• **WHAT YOU NEED TO DO**:
Could you copy every line of the data that contains the word "find"?

• **PROVIDED RECORDS**:
☆ ☆ ☆ ☆ ☆

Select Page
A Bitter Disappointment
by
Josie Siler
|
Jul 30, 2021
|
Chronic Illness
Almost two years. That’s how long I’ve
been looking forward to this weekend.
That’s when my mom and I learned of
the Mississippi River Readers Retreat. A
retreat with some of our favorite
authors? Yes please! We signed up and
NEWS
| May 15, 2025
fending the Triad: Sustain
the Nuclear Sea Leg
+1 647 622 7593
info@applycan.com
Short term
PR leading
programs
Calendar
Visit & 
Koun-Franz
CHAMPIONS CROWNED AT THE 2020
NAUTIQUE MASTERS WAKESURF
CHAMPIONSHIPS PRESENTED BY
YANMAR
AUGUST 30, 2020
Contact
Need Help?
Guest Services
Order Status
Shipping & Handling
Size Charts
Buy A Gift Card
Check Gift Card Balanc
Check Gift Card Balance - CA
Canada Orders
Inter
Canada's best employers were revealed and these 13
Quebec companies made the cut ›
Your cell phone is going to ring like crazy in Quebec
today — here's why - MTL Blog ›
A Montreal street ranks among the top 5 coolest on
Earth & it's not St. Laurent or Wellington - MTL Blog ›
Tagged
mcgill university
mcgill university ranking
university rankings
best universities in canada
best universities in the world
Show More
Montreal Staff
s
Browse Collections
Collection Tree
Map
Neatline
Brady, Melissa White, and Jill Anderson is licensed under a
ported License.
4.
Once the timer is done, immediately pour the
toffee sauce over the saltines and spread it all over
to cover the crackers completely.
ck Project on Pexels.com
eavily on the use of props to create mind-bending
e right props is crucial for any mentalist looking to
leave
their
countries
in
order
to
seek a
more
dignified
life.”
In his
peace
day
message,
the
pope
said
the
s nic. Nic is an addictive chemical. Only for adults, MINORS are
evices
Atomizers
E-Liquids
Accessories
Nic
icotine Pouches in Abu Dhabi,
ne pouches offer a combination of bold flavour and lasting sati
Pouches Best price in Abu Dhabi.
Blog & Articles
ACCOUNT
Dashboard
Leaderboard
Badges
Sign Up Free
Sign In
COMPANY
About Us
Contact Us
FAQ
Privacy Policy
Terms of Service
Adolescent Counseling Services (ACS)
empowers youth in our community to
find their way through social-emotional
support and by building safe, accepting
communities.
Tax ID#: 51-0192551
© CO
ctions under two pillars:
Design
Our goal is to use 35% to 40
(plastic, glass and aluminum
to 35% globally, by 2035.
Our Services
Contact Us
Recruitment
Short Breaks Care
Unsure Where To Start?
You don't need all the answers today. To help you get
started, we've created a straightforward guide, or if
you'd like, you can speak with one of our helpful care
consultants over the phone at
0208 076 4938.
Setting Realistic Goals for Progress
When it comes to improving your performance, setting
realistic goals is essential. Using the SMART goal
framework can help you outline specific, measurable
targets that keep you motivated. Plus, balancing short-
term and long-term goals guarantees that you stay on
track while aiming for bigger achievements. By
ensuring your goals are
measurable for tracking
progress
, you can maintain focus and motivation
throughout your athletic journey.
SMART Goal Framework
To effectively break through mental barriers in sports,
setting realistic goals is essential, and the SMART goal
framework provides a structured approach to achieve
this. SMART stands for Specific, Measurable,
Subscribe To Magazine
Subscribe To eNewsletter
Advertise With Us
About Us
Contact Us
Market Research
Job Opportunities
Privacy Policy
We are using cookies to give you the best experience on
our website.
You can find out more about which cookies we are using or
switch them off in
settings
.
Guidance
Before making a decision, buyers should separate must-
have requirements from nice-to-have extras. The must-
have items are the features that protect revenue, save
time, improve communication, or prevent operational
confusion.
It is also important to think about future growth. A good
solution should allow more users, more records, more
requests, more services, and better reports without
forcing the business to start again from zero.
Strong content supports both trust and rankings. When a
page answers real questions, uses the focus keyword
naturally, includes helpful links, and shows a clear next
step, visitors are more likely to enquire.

☆ ☆ ☆ ☆ ☆

• **WRITTEN SOLUTION**:
find their way through social-emotional
You can find out more about which cookies we are using or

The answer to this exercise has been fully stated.